Since this fit well with our idea of fixing everything two ways, we decided to start using five whys ourselves. Here’s what Michael came up with:

  • Our link to Peer1 NY went down
  • Why? – Our switch appears to have put the port in a failed state
  • Why? – After some discussion with the Peer1 NOC, we speculate that it was quite possibly caused by an Ethernet speed / duplex mismatch
  • Why? – The switch interface was set to auto-negotiate instead of being manually configured
  • Why? – We were fully aware of problems like this, and have been for many years.  But - we do not have a written standard and verification process for production switch configurations.
  • Why? – Documentation is often thought of as an aid for when the sysadmin isn’t around or for other members of the operations team, whereas, it should really be thought of as a checklist.

“Had we produced a written standard prior to deploying the switch and subsequently reviewed our work to match the standard, this outage would not have occurred,” Michael wrote. “Or, it would occur once, and the standard would get updated as appropriate.”

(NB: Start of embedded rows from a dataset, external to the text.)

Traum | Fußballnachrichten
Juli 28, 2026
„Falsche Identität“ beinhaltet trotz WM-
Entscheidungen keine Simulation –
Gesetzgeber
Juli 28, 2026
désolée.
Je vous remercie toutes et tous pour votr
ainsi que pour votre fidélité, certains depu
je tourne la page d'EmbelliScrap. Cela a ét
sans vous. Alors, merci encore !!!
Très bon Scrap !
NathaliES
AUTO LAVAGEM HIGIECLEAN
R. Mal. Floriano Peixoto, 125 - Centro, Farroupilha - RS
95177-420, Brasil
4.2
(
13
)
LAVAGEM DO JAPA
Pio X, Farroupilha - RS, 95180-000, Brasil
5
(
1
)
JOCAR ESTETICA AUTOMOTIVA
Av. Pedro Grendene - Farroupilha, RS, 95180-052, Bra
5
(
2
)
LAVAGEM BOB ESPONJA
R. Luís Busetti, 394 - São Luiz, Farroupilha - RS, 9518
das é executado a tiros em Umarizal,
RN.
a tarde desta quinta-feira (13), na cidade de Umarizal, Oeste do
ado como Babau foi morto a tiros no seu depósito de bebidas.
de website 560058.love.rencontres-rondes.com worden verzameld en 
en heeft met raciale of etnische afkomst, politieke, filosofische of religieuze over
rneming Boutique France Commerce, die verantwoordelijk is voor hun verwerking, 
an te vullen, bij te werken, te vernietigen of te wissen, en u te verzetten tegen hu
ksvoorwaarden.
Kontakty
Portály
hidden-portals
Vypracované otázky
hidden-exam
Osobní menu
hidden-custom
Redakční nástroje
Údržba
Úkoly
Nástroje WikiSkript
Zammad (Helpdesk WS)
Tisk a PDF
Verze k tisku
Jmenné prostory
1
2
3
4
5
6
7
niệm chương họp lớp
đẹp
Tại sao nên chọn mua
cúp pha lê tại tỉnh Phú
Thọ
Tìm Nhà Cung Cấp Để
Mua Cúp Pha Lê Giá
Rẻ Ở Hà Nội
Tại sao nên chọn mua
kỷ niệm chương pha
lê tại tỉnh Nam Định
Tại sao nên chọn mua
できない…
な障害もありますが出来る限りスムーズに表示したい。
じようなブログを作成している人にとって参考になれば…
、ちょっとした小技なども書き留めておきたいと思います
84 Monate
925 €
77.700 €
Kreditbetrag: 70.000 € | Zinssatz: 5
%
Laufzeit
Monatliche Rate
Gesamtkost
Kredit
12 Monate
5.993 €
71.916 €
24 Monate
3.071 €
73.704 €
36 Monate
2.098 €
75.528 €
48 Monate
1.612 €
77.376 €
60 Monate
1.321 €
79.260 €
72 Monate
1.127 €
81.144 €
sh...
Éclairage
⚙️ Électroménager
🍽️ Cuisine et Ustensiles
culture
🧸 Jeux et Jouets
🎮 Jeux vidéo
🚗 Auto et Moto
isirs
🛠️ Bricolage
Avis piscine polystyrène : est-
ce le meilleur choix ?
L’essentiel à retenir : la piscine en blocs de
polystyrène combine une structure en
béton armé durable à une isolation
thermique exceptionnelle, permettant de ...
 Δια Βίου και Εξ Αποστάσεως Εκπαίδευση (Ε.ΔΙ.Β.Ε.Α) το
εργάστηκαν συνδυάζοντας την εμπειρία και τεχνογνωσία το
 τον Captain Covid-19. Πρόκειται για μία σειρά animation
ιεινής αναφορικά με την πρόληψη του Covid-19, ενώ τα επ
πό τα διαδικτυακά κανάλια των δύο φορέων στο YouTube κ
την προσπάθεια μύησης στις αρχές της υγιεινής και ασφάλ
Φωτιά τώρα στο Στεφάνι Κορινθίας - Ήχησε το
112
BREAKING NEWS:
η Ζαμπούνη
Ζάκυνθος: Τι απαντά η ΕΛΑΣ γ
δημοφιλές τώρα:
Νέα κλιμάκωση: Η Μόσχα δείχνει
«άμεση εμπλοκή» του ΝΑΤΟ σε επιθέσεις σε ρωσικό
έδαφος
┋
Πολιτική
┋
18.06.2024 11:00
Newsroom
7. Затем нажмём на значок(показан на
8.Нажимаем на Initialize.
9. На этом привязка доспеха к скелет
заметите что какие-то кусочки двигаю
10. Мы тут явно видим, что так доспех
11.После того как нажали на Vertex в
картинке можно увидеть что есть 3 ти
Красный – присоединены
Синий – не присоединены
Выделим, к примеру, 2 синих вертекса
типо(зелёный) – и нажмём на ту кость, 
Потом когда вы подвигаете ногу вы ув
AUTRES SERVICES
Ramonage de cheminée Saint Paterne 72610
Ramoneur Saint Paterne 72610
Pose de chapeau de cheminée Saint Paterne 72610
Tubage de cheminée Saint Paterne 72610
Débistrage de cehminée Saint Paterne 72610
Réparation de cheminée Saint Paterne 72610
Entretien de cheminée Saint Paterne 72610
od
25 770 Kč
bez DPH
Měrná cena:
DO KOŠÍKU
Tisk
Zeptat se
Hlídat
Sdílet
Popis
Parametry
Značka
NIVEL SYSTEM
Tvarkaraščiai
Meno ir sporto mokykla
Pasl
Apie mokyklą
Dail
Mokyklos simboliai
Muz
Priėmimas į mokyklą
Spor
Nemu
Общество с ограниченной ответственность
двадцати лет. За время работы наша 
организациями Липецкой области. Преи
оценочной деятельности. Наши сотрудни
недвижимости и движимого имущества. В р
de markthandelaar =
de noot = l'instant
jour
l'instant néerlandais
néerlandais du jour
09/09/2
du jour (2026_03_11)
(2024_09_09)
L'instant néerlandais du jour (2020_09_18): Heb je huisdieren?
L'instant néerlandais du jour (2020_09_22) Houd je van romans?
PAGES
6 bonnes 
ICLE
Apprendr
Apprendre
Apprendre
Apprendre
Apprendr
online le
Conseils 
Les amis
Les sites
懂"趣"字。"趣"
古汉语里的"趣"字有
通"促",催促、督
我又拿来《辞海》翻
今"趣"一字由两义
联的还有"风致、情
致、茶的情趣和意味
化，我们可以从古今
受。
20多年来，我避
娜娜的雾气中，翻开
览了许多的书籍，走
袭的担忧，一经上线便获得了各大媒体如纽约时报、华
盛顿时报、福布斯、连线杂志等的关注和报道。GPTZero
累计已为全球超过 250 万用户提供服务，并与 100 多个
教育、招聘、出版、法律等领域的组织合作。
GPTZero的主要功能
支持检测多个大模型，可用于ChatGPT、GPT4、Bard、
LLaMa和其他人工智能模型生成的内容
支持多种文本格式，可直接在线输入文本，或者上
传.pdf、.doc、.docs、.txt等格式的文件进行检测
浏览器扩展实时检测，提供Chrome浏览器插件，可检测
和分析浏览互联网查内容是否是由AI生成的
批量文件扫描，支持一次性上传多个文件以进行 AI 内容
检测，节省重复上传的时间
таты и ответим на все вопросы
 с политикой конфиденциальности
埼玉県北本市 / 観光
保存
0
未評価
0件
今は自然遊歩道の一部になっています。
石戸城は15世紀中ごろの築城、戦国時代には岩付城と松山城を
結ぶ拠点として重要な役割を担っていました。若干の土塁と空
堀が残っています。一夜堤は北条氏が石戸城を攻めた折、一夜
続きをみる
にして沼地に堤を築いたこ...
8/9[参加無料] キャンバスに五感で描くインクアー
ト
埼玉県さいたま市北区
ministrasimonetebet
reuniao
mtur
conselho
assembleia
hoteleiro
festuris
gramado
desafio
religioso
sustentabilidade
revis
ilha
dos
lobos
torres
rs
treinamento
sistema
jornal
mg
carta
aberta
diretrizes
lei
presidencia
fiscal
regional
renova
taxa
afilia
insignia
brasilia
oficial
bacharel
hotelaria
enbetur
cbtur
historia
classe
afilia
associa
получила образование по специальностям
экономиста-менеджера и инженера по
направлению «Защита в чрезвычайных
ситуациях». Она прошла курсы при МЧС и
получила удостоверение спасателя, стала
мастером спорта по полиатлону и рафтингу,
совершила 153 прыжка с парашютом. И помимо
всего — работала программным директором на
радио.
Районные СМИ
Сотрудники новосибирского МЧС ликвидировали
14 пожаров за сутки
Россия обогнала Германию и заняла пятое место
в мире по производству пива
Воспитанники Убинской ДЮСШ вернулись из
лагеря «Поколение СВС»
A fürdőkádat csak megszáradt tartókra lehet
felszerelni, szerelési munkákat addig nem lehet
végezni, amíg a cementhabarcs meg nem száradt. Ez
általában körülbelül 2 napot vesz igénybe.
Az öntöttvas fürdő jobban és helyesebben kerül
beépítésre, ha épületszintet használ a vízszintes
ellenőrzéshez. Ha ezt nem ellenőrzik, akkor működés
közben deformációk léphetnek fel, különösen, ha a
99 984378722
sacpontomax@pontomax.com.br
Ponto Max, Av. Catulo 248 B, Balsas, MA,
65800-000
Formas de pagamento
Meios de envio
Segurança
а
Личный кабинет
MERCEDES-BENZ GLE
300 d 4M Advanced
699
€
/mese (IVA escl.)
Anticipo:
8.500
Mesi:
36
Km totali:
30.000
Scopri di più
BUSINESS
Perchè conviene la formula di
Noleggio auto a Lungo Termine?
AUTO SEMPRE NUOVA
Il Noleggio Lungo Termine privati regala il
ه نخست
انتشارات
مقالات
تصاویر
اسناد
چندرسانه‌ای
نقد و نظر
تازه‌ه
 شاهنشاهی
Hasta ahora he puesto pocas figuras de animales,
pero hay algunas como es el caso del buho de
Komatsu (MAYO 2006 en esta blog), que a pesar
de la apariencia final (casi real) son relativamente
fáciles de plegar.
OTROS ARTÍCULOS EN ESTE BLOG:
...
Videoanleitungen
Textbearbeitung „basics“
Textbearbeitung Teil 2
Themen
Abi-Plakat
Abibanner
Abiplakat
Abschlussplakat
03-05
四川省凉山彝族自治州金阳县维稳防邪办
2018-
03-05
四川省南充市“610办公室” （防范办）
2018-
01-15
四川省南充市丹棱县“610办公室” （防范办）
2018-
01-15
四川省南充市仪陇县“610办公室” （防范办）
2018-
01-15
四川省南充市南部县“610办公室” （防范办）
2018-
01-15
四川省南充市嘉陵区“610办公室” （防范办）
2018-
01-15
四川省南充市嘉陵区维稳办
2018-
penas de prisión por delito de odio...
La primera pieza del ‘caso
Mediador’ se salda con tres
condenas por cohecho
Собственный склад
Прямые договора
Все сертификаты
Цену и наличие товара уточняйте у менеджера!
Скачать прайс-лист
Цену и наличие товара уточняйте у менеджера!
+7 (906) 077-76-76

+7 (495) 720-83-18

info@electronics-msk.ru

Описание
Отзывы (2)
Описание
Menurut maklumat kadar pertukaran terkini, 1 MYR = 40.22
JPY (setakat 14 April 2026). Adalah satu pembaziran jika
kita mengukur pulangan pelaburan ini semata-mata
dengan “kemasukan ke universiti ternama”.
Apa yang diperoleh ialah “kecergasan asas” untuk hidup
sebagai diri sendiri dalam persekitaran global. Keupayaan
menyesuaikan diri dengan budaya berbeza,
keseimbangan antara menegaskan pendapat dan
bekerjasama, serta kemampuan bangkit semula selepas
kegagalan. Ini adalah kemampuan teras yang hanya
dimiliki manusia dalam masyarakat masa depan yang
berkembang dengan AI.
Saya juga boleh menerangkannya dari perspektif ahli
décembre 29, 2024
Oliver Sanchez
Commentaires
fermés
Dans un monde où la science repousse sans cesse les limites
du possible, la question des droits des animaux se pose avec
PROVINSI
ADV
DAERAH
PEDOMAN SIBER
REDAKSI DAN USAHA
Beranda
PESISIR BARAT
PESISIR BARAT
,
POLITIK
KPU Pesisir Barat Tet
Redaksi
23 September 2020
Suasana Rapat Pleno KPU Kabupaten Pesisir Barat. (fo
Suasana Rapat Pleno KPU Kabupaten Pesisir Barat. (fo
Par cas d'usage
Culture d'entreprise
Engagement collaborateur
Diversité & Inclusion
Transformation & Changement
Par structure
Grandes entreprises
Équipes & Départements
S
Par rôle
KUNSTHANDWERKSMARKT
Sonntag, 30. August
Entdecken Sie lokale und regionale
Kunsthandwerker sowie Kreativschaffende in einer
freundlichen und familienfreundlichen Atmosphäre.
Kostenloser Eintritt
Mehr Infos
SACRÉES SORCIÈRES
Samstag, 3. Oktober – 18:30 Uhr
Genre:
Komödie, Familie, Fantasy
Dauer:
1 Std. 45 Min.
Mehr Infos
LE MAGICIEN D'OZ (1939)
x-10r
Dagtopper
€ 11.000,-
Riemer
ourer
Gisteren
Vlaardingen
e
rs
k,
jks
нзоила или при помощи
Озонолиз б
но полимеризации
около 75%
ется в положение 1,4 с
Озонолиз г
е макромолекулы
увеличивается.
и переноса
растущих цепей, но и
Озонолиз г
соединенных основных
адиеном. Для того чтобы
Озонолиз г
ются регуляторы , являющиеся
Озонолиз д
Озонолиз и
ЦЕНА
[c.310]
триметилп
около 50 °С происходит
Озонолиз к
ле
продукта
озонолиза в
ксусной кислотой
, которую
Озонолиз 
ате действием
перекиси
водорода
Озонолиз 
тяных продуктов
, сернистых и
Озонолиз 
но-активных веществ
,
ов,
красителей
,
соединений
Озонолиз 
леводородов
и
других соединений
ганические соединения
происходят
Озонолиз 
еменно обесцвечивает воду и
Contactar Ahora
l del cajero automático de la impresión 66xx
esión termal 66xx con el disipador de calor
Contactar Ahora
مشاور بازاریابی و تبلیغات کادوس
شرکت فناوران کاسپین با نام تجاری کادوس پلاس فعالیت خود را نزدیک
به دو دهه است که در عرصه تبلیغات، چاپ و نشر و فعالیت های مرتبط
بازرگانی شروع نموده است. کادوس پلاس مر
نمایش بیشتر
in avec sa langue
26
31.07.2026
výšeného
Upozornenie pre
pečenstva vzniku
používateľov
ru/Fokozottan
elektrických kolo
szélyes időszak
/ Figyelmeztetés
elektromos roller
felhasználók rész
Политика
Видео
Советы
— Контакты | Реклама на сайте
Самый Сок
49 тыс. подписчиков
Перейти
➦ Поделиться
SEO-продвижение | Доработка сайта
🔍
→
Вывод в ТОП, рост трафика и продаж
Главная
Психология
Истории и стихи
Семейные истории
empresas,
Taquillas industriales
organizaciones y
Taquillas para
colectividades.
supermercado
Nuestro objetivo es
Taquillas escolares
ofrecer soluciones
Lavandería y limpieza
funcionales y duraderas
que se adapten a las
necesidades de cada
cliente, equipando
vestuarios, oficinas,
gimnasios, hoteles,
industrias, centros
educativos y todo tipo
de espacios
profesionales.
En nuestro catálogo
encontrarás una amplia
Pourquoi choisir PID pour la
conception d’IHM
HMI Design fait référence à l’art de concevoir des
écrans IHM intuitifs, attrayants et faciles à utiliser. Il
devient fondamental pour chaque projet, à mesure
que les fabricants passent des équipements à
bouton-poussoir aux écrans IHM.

After some internal discussion we all agreed that rather than imposing a statistically meaningless measurement and hoping that the mere measurement of something meaningless would cause it to get better, what we really needed was a process of continuous improvement. Instead of setting up a SLA for our customers, we set up a blog where we would document every outage in real time, provide complete post-mortems, ask the five whys, get to the root cause, and tell our customers what we’re doing to prevent that problem in the future. In this case, the change is that our internal documentation will include detailed checklists for all operational procedures in the live environment.